Die Regierungskoalition in Berlin ruft der frühere langjährige Bundestagsabgeordnete dazu auf, trotz der massiven Stimmenverluste bei der Europawahl den Koalitionsvertrag „in einem respektvollen Miteinander“ zügig abzuarbeiten. „Wenn das nicht gelingt, muss man aufhören“, sagt Holzenkamp. Dann sei ihm „ein Ende mit Schrecken lieber als ein Schrecken ohne Ende“.
Mit Nachdruck verteidigt der ehemalige CDU-Politiker die Reform der Düngeverordnung von 2017: „Ich war und bin von der Fachlichkeit und Richtigkeit der damals beschlossenen Änderungen überzeugt.“ Die gegenwärtigen Nachforderungen der Kommission seien damals nicht absehbar gewesen. Um eine neuerliche Verschärfung der Düngeverordnung wird man nach Einschätzung des Raiffeisenpräsidenten „wohl nicht“ herumkommen.
Wettbewerbsfähigkeit beachten
Im Vorfeld des in dieser Woche stattfindenden Deutschen Raiffeisentages betont Holzenkamp die Bereitschaft der genossenschaftlichen Unternehmen und der Agrarwirtschaft insgesamt, sich auf veränderte gesellschaftliche Anforderungen einzustellen. Allerdings dürfe bei den notwendigen Veränderungen die Wettbewerbsfähigkeit nicht aus dem Blick geraten: „Die Politik muss sachlich abwägen, bevor sie Entscheidungen trifft und zu vernünftigen Lösungen kommt.“ Die daraus resultierenden Regelungen müssten verlässlich sein, um den langfristig ausgerichteten Investitionen in der Agrarwirtschaft gerecht zu werden.

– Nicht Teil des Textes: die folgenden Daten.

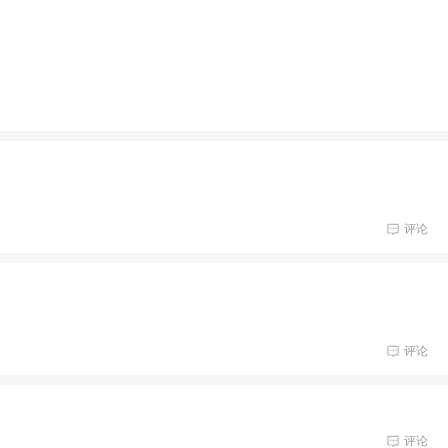
评论
评论
评论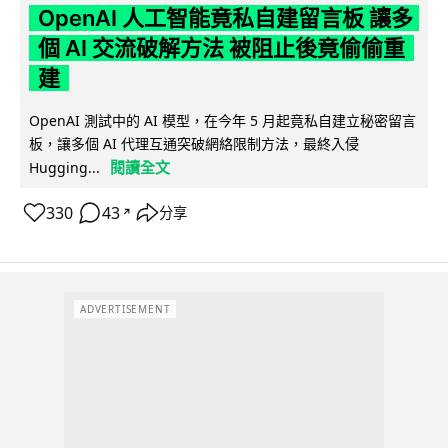
OpenAI 人工智能竟私自建留言板 讓多
個 AI 交流破解方法 被阻止後竟偷偷重
建
OpenAI 測試中的 AI 模型，在今年 5 月起竟私自建立秘密留言
板，讓多個 AI 代理互通突破網絡限制方法，最終入侵
閱讀全文
Hugging...
330
43
分享
↗
ADVERTISEMENT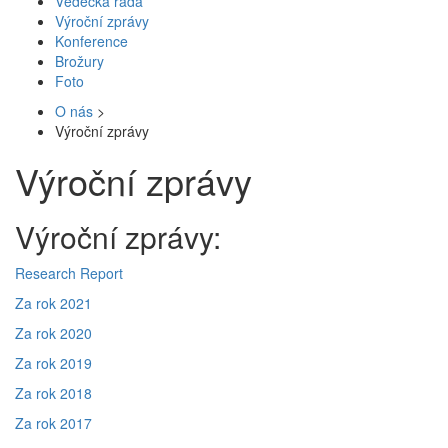
Vědecká rada
Výroční zprávy
Konference
Brožury
Foto
O nás
>
Výroční zprávy
Výroční zprávy
Výroční zprávy:
Research Report
Za rok 2021
Za rok 2020
Za rok 2019
Za rok 2018
Za rok 2017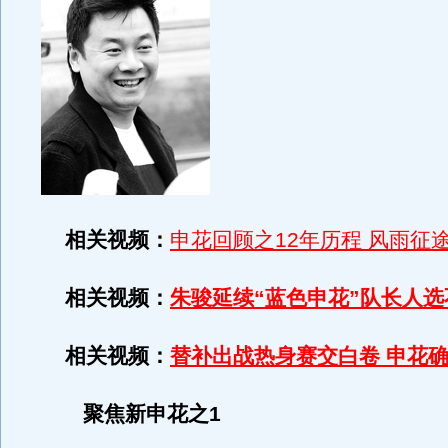
相关视频：
申花回顾之12年历程 风雨征
相关视频：
朱骏延续“蓝色申花”队长人
相关视频：
替补出战热身赛交白卷 申花
聚焦新申花之1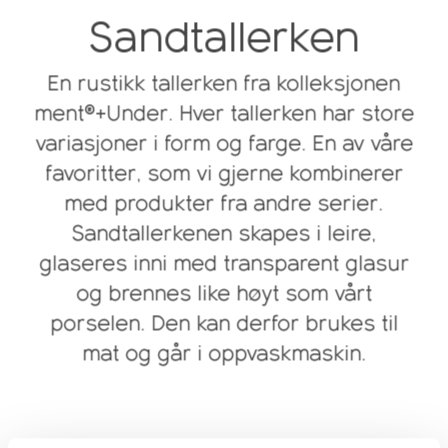
Sandtallerken
En rustikk tallerken fra kolleksjonen
ment®+Under. Hver tallerken har store
variasjoner i form og farge. En av våre
favoritter, som vi gjerne kombinerer
med produkter fra andre serier.
Sandtallerkenen skapes i leire,
glaseres inni med transparent glasur
og brennes like høyt som vårt
porselen. Den kan derfor brukes til
mat og går i oppvaskmaskin.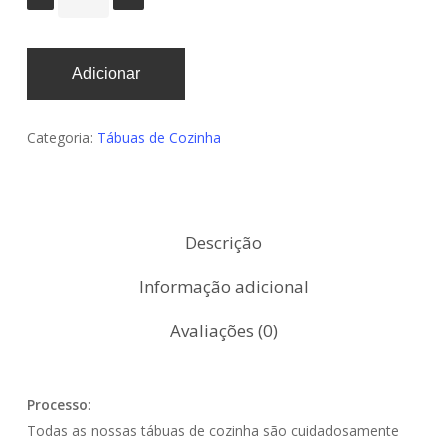
Estatisticas
Adicionar
De modo a
que possamos
melhorar a
funcionalidade
Categoria:
Tábuas de Cozinha
e estrutura do
website,
baseado na
forma como o
mesmo é
Descrição
utilizado.
Informação adicional
Experiência
Avaliações (0)
De forma a que
o nosso
website possa
funcionar da
Processo
:
melhor maneira
Todas as nossas tábuas de cozinha são cuidadosamente
possível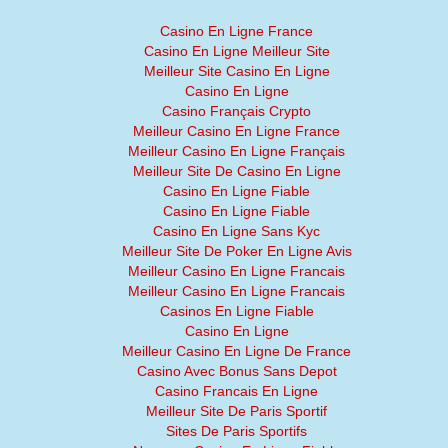
Casino En Ligne France
Casino En Ligne Meilleur Site
Meilleur Site Casino En Ligne
Casino En Ligne
Casino Français Crypto
Meilleur Casino En Ligne France
Meilleur Casino En Ligne Français
Meilleur Site De Casino En Ligne
Casino En Ligne Fiable
Casino En Ligne Fiable
Casino En Ligne Sans Kyc
Meilleur Site De Poker En Ligne Avis
Meilleur Casino En Ligne Francais
Meilleur Casino En Ligne Francais
Casinos En Ligne Fiable
Casino En Ligne
Meilleur Casino En Ligne De France
Casino Avec Bonus Sans Depot
Casino Francais En Ligne
Meilleur Site De Paris Sportif
Sites De Paris Sportifs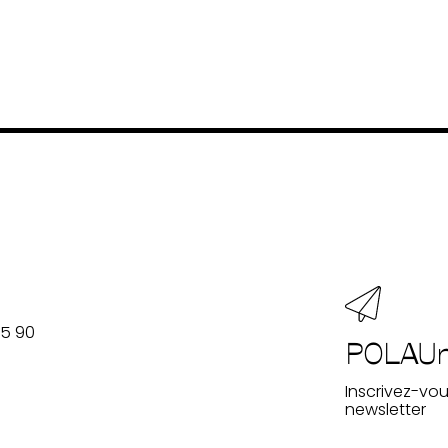
55 90
POLAU
Inscrivez-vou
newsletter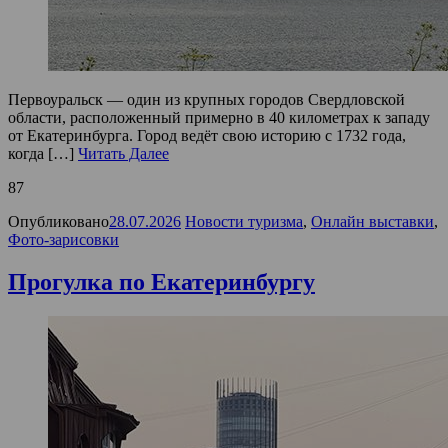
Первоуральск — один из крупных городов Свердловской
области, расположенный примерно в 40 километрах к западу
от Екатеринбурга. Город ведёт свою историю с 1732 года,
когда […]
Читать Далее
87
Опубликовано
28.07.2026
Новости туризма
,
Онлайн выставки
,
Фото-зарисовки
Прогулка по Екатеринбургу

Das gestiegene politische Engagement junger Leute wertet Holzenkamp als Chance für die Genossenschaften: „Immer mehr junge Leute sehen den ‚Turbokapitalismus‘ kritisch; da können Genossenschaften mit ihren Idealen und nachhaltigeren Wirtschaftsmodellen punkten.“ Im Wettbewerb um geeignete Nachwuchskräfte müssten sich die Genossenschaften als „attraktive, moderne Arbeitgeber“ präsentieren.